Take Portia, for example, a genus of spiders whose improvisational hunting strategies are so sophisticated that the creatures have been given the nickname “eight-legged cats.” They show evidence of internal representation, object permanence, foresight, and rudimentary counting skills. Portia is the poster child for Barron and Klein’s arguments—yet it has only about 600,000 neurons. DishBrain had about 800,000. If Portia is conscious, why would DishBrain—which embodies all of Barron and Klein’s essential prerequisites—not be?
And DishBrain is but a first step. Its creators have plans for a 10-million-neuron upgrade (which, for anyone into evolutionary relativism, is small fish/reptile scale) for the sequel. Another group of scientists has unveiled a neural organoid that taught itself rudimentary voice recognition. And it’s worth noting that while we meat-sacks share a certain squishy kinship with DishBrain, the free-energy paradigm applies to any complex self-organizing system. Whatever rudimentary awareness stirs in that dish could just as easily manifest in silicon. We can program any imperatives we like into such systems, but their own intrinsic needs will continue to tick away underneath.

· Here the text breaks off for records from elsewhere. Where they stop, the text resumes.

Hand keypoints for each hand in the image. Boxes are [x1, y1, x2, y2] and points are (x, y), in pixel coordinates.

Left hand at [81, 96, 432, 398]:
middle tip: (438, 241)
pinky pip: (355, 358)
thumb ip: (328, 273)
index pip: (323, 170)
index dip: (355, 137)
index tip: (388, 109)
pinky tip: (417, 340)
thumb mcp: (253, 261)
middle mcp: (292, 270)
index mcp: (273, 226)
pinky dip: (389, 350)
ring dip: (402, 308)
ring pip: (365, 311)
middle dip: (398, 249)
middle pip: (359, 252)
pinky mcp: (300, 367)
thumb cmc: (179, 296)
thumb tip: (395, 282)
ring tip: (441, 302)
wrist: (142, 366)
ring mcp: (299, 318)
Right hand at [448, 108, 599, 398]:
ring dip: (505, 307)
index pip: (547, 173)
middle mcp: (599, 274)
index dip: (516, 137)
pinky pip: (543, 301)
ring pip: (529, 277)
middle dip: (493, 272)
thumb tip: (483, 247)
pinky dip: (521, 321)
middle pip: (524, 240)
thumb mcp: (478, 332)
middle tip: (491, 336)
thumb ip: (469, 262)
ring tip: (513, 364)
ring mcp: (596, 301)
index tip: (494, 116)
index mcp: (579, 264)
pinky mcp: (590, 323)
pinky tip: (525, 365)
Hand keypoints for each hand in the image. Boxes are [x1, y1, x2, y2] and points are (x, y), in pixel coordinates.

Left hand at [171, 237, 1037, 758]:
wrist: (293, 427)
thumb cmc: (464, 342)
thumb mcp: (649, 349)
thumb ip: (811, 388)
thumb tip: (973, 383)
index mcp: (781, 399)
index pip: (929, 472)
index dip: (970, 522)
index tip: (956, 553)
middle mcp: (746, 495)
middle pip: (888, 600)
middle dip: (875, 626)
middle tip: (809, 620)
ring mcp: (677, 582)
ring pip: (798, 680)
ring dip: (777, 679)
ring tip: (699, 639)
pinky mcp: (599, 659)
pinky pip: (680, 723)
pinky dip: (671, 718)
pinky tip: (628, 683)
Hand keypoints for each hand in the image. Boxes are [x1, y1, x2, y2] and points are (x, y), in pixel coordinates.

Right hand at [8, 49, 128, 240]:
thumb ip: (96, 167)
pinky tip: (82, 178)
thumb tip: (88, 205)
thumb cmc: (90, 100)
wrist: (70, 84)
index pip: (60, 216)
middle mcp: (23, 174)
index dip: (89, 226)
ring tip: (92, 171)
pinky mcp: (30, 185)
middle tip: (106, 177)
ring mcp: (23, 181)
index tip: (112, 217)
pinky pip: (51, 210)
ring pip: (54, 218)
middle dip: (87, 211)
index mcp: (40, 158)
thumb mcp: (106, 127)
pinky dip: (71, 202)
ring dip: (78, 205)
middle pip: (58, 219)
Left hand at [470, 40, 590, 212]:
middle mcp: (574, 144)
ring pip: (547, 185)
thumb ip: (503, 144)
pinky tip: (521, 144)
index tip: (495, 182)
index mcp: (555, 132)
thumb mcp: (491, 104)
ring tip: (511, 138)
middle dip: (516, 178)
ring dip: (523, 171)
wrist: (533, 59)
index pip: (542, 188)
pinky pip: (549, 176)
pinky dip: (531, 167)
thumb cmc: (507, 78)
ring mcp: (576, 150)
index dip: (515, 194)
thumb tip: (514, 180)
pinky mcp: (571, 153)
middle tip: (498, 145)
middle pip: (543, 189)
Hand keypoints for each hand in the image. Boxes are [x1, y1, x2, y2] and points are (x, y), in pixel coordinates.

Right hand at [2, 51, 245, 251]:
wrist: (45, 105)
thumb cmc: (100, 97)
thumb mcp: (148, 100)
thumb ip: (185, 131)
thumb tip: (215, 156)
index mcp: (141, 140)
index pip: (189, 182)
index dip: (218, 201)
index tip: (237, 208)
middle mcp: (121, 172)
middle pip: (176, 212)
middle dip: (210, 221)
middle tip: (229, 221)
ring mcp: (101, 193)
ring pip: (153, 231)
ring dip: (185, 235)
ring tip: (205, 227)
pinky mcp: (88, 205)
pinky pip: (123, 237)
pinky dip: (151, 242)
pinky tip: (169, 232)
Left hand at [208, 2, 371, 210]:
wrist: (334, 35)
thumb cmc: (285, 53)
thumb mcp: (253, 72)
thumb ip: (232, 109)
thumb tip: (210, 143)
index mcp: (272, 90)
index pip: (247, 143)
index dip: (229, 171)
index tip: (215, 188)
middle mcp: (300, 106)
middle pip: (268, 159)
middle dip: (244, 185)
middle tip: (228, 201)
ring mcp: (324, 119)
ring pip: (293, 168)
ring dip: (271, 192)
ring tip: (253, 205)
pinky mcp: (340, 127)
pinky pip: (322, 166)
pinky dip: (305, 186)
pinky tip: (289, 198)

Admittedly, the Venn diagram of Geoffrey Hinton’s fears and Karl Friston’s ambitions probably contains an overlap where science and fiction intersect, where conscious AI—realizing that humanity is by far the most chaotic and destabilizing force on the planet—chooses to wipe us out for no better reason than to simplify the world back down to some tractable level of predictability. Even that scenario includes the thinnest of silver linings: If free-energy minimization is correct, then a conscious machine has an incomplete worldview by definition. It makes mistakes; it keeps being prodded awake by unexpected input and faulty predictions. We can still take it by surprise. Conscious machines may be smart, but at least they’re not omniscient.
I’m a lot more worried about what happens when they get smart enough to go back to sleep.